6230 - Borstgrasrasen | Lebensraumtypen in RLP

6230 - Borstgrasrasen

Beschreibung:

Borstgrasrasen sind unverwechselbar. Es sind kurzrasige, heute meist kleinflächige Wiesen und Weiden der Mittelgebirge, in denen das dominante Borstgras dichte, starre Horste bildet. In den Niederungen kommen Borstgrasrasen nur selten vor. Sie gedeihen auf sauren oder durch Aushagerung versauerten Böden mit niedrigem Nährstoffgehalt. Der typische Borstgrasrasen der alpenfernen Mittelgebirge ist der Kreuzblumen-Borstgrasrasen (Polygalo-Nardetum) trockener Böden. Auf feuchten Standorten wachsen Borstgras-Torfbinsenrasen (Juncetum squarrosi). Der Knautien-Borstgrasrasen basenreicher, frischer Magerstandorte ist in Rheinland-Pfalz nur im Westerwald zu finden.

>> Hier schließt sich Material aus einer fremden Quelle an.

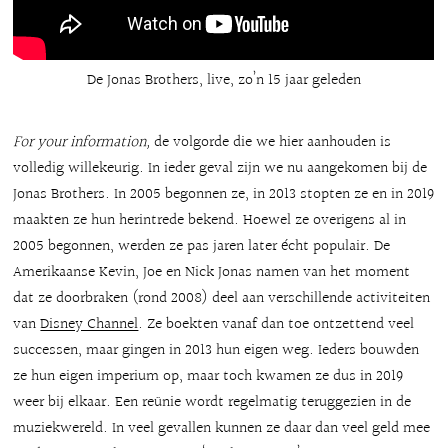
De Jonas Brothers, live, zo’n 15 jaar geleden
For your information,
de volgorde die we hier aanhouden is
volledig willekeurig. In ieder geval zijn we nu aangekomen bij de
Jonas Brothers. In 2005 begonnen ze, in 2013 stopten ze en in 2019
maakten ze hun herintrede bekend. Hoewel ze overigens al in
2005 begonnen, werden ze pas jaren later écht populair. De
Amerikaanse Kevin, Joe en Nick Jonas namen van het moment
dat ze doorbraken (rond 2008) deel aan verschillende activiteiten
van
Disney Channel
. Ze boekten vanaf dan toe ontzettend veel
successen, maar gingen in 2013 hun eigen weg. Ieders bouwden
ze hun eigen imperium op, maar toch kwamen ze dus in 2019
weer bij elkaar. Een reünie wordt regelmatig teruggezien in de
muziekwereld. In veel gevallen kunnen ze daar dan veel geld mee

Im Sommer, zur Blütezeit der charakteristischen Pflanzenarten, bieten die artenreiche Borstgrasrasen und Arnikawiesen einen farbenfrohen Anblick. Ihre Entstehung verdanken sie in erster Linie einem extensiven Weidebetrieb, der das Borstgras begünstigt, da es vom Vieh verschmäht wird. Seltener waren sie das Ergebnis einer (unregelmäßigen) einschürigen Mahd, wodurch die mageren Böden noch stärker verarmten. Meist ist dieser Lebensraumtyp mit Bergwiesen und -heiden eng verzahnt. Das breite Artenspektrum wechselt je nach den örtlichen Gegebenheiten, wobei die Arten angrenzende geeignete Lebensräume mit nutzen.

Bedeutung:

Borstgrasrasen waren seit dem Mittelalter prägende Vegetation der Mittelgebirge in Rheinland-Pfalz. Ihr vegetationskundlicher und faunistischer Wert ist beträchtlich. Die artenreichen Ausbildungen sind prioritärer Lebensraum zahlreicher teils hoch gefährdeter Pflanzen- und Tierarten. Borstgrasrasen gehören sie zu den am stärksten gefährdeten Lebensraumtypen Mitteleuropas.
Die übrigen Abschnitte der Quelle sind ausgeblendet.